Many nations shall come and say,
“Come, and let us go up to the mountain of the Lord,
To the house of the God of Jacob;
He will teach us His ways,
And we shall walk in His paths.”
(Micah 4:1, 2a)

Do you see it?  

What an amazing picture: a mountain on top of mountains.  I live in the Pacific Northwest and see mountains everyday, and the image of a mountain on top of the mountains just stopped me.  Originally, I am from the Southwest, and not the mountainous part.  Perhaps that is why this verse and its twin in Isaiah 2:2,3 never stood out to me before.

As I sat and basked in the wonder of a mountain on top of mountains, I saw the impossible — a river flowing up hill — a river of people.  Micah sees in prophetic vision that people from all nations would make the effort to go up to the Lord’s house.  Yet they would not see it as an effort, for the image is that of flowing.  Water flows by obeying the most powerful natural force — gravity.  It is irresistible.   

Here these people are drawn by a more powerful force than gravity — God’s love.  Flowing is effortless, and so seems to be their journey to the Lord’s house.  They would rather be there, not matter the difficulty, than anywhere else.

Look closer.  How is God identified?  The God of Jacob.  Jacob the outcast.  These people are drawn to God, for He welcomes all who will yield to the irresistible draw of His love.  There is no compulsion in these verses.  These people are doing what they want to do most — go to the Lord’s house.

The Outcast and Lame

Now look at the people and “many nations” that are flowing into the house of God.  Verse 6 and 7 fill in their details: 

“In that day,” says the Lord,
“I will assemble the lame,
I will gather the outcast
And those whom I have afflicted;
I will make the lame a remnant,
And the outcast a strong nation;
So the Lord will reign over them in Mount Zion
From now on, even forever.

Do you see who He gathers?  Not the proud and wealth.  His remnant, those flowing into His house, is made up of the outcast and the lame.  

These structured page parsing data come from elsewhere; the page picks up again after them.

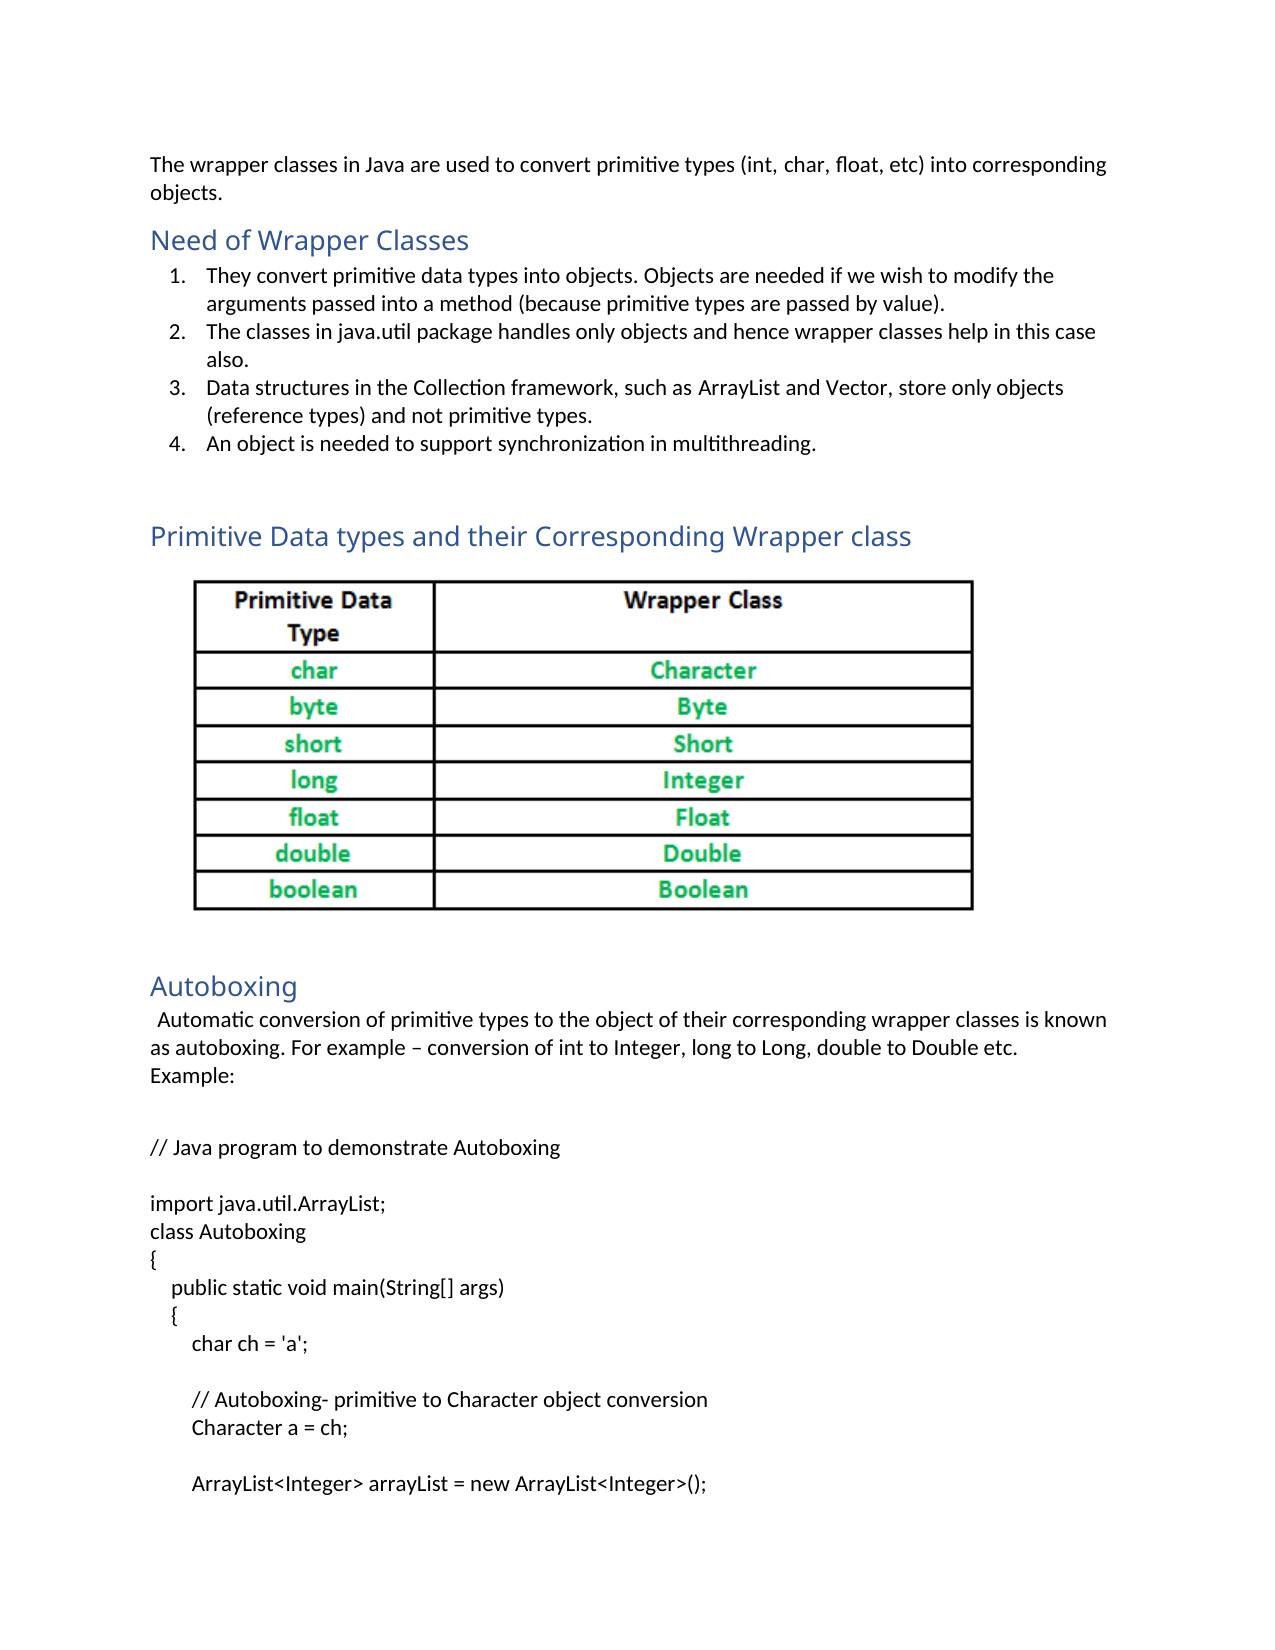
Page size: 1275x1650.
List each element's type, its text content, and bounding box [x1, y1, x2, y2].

picture [150, 557, 1010, 967]
subtitle Need of Wrapper Classes [150, 222, 1125, 258]
list An object is needed to support synchronization in multithreading. [169, 429, 1125, 458]
text Automatic conversion of primitive types to the object of their corresponding wrapper classes is known as autoboxing. For example – conversion of int to Integer, long to Long, double to Double etc. Example: [150, 1004, 1125, 1089]
text The wrapper classes in Java are used to convert primitive types (int, char, float, etc) into corresponding objects. [150, 150, 1125, 206]
text Autoboxing [150, 967, 1125, 1004]
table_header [150, 1133, 1226, 1497]
list Data structures in the Collection framework, such as ArrayList and Vector, store only objects (reference types) and not primitive types. [169, 373, 1125, 429]
subtitle Primitive Data types and their Corresponding Wrapper class [150, 518, 1125, 555]
list The classes in java.util package handles only objects and hence wrapper classes help in this case also. [169, 317, 1125, 373]
list They convert primitive data types into objects. Objects are needed if we wish to modify the arguments passed into a method (because primitive types are passed by value). [169, 261, 1125, 317]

The term “outcast” links this passage to verse two: the house of the God of Jacob.  But on closer inspection there is more.  It is not only the “outcast” that make this journey, but the “lame” as well.

This also is Jacob.  He became lame after wrestling with the Angle of the Lord (Jesus) all night. (Gen. 32:24-31)  As a result of Jacob’s tenacity, the Lord changes his name to Israel.  These are people, who are willing to flow up hill to the house of the Lord, have the same tenacity as Jacob.

Do you feel like an outcast or lame?  Then you are exactly who God is looking for.

This picture just keeps getting better though.  In chapter five and the second half of verse 3, the remnant theme is repeated and expanded.

Then the remnant of His brethren
Shall return to the children of Israel.

In chapter 4 verses 6 and 7, the Lord was gathering the outcast and the lame to make His remnant.  Here the remnant, the outcast and the lame, are referred to as His (Jesus’) brethren.  His acceptance is not begrudging like the older brother in Luke 15:30, but over flowing with joy like the father in Luke 15:20-32.

These outcast and lame are the children of Israel because they desire to live in a covenant relationship with God.  That covenant is what Jacob desired all his life.  And when he clung helpless, broken emotionally (outcast) and physically (lame), to the Angel of the Lord, he obtained his heart’s desire.  That is why it is the outcast and the lame that become the remnant; they are the only ones who realize their great need.